Elon Musk is once again grabbing the public’s attention, but this time it’s not about grandiose ideas centered on a 200-year-old concept of Hyperloop public transport by pneumatic tubes. This time it’s about something that matters: convincing American drivers that they need not worry about running out of battery power in the middle of South Dakota.
On Thursday morning the founder of SpaceX and Tesla (NASDAQ:TSLA) tweeted that he would be taking a family road trip across the United States in his critically acclaimed Tesla Model S, in an effort to show America that his company is working hard to overcome the range anxiety that is keeping many car buyers from embracing the gospel of electric-only transport.

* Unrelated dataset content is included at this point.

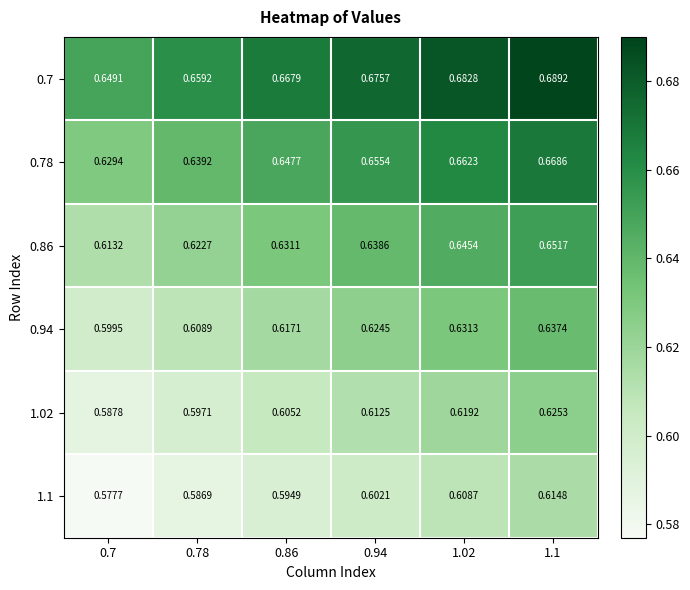

Is the value of 1.02 at 0.78 greater than the value of 0.78 at 1.02?

No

Musk didn’t offer many details, except to say his 3,200-mile, six-day itinerary has been planned out. When this trip will take place and by what route is a matter of speculation.
This won’t be the first time someone has driven a Tesla coast to coast – Telsa owner Bill Clarke of Maryland won that crown when he drove from San Francisco to D.C. last year, which he chronicled on his blog.

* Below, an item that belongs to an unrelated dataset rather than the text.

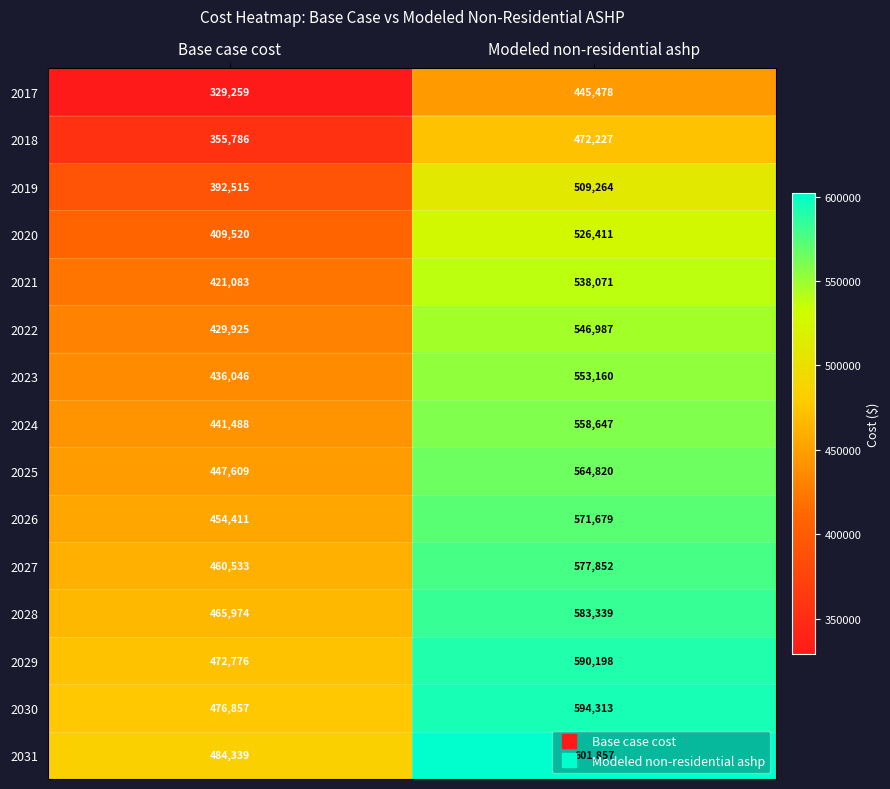

The value of 2019 at Modeled non-residential ashp is 102596. True or false?

False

But Musk’s family trip will be different. When Clarke did his cross-country trip he used Tesla’s NEMA adapters that allowed him to charge using various methods, such as electrical outlets at RV parks. Musk plans to showcase his Superchargers.
“Elon is planning a road trip from L.A. to N.Y. in his Model S using the Tesla Supercharger network,” Tesla spokesman Alexis Georgeson told International Business Times by email on Thursday, referring to the company’s expanding network of proprietary charging stations. “He will only be charging at Tesla Supercharger stations on his trip (not utilizing public charging stations therefore he will not need to bring an adaptor).”
To do that anytime soon, Musk will have to stick to a route that will take him out of Los Angeles, up to Utah and northwestern Colorado. After that, his itinerary will have to follow a narrow corridor through Wyoming, South Dakota, and southern Minnesota on his way to Chicago. After that, Musk’s options expand; he could even taunt Detroit on a pass into Canada and back into upstate New York, or just barrel on through Pennsylvania and New Jersey into the Big Apple.
As to when this could happen, it depends on how quickly the Supercharger stations are up and running in the central part of this route. This map from Tesla’s website (above) shows a lot of gray dots between California and Wisconsin/Illinois into the winter. We can probably assume Musk has made those stations high priorities to be ready by the end of the year—if not sooner.